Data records
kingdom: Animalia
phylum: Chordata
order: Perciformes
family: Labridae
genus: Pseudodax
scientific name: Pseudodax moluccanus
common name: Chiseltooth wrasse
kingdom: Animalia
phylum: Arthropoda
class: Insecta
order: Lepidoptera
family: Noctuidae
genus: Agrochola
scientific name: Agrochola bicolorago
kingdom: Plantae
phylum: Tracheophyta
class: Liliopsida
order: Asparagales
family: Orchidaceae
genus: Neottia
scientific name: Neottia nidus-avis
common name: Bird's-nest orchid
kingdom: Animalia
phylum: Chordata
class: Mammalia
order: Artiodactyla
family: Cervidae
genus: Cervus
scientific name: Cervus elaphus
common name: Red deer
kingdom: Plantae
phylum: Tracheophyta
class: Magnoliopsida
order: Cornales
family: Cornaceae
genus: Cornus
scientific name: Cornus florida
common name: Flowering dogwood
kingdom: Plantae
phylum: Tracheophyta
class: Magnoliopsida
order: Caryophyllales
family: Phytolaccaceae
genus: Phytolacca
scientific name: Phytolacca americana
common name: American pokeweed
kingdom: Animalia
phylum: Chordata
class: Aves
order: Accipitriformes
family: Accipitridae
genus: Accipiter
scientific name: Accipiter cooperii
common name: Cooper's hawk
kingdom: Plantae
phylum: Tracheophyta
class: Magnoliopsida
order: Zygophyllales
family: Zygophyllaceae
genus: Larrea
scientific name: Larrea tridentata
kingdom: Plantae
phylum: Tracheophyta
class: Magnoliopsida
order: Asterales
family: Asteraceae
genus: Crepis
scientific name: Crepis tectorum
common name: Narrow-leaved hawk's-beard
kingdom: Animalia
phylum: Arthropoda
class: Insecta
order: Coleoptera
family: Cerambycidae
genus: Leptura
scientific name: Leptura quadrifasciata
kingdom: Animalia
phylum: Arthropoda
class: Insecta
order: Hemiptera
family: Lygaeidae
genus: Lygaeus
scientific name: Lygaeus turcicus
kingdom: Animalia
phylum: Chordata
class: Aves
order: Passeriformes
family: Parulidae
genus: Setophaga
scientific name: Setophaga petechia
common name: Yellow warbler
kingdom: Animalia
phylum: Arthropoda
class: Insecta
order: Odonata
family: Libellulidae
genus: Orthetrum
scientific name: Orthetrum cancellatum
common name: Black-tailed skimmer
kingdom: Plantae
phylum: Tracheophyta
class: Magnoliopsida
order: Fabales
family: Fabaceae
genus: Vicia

**Problem details:** Reproduce every line of the rows above, keeping each character unchanged.

**Exercise answer:**
kingdom: Animalia
phylum: Chordata
order: Perciformes
family: Labridae
genus: Pseudodax
scientific name: Pseudodax moluccanus
common name: Chiseltooth wrasse
kingdom: Animalia
phylum: Arthropoda
class: Insecta
order: Lepidoptera
family: Noctuidae
genus: Agrochola
scientific name: Agrochola bicolorago
kingdom: Plantae
phylum: Tracheophyta
class: Liliopsida
order: Asparagales
family: Orchidaceae
genus: Neottia
scientific name: Neottia nidus-avis
common name: Bird's-nest orchid
kingdom: Animalia
phylum: Chordata
class: Mammalia
order: Artiodactyla
family: Cervidae
genus: Cervus
scientific name: Cervus elaphus
common name: Red deer
kingdom: Plantae
phylum: Tracheophyta
class: Magnoliopsida
order: Cornales
family: Cornaceae
genus: Cornus
scientific name: Cornus florida
common name: Flowering dogwood
kingdom: Plantae
phylum: Tracheophyta
class: Magnoliopsida
order: Caryophyllales
family: Phytolaccaceae
genus: Phytolacca
scientific name: Phytolacca americana
common name: American pokeweed
kingdom: Animalia
phylum: Chordata
class: Aves
order: Accipitriformes
family: Accipitridae
genus: Accipiter
scientific name: Accipiter cooperii
common name: Cooper's hawk
kingdom: Plantae
phylum: Tracheophyta
class: Magnoliopsida
order: Zygophyllales
family: Zygophyllaceae
genus: Larrea
scientific name: Larrea tridentata
kingdom: Plantae
phylum: Tracheophyta
class: Magnoliopsida
order: Asterales
family: Asteraceae
genus: Crepis
scientific name: Crepis tectorum
common name: Narrow-leaved hawk's-beard
kingdom: Animalia
phylum: Arthropoda
class: Insecta
order: Coleoptera
family: Cerambycidae
genus: Leptura
scientific name: Leptura quadrifasciata
kingdom: Animalia
phylum: Arthropoda
class: Insecta
order: Hemiptera
family: Lygaeidae
genus: Lygaeus
scientific name: Lygaeus turcicus
kingdom: Animalia
phylum: Chordata
class: Aves
order: Passeriformes
family: Parulidae
genus: Setophaga
scientific name: Setophaga petechia
common name: Yellow warbler
kingdom: Animalia
phylum: Arthropoda
class: Insecta
order: Odonata
family: Libellulidae
genus: Orthetrum
scientific name: Orthetrum cancellatum
common name: Black-tailed skimmer
kingdom: Plantae
phylum: Tracheophyta
class: Magnoliopsida
order: Fabales
family: Fabaceae
genus: Vicia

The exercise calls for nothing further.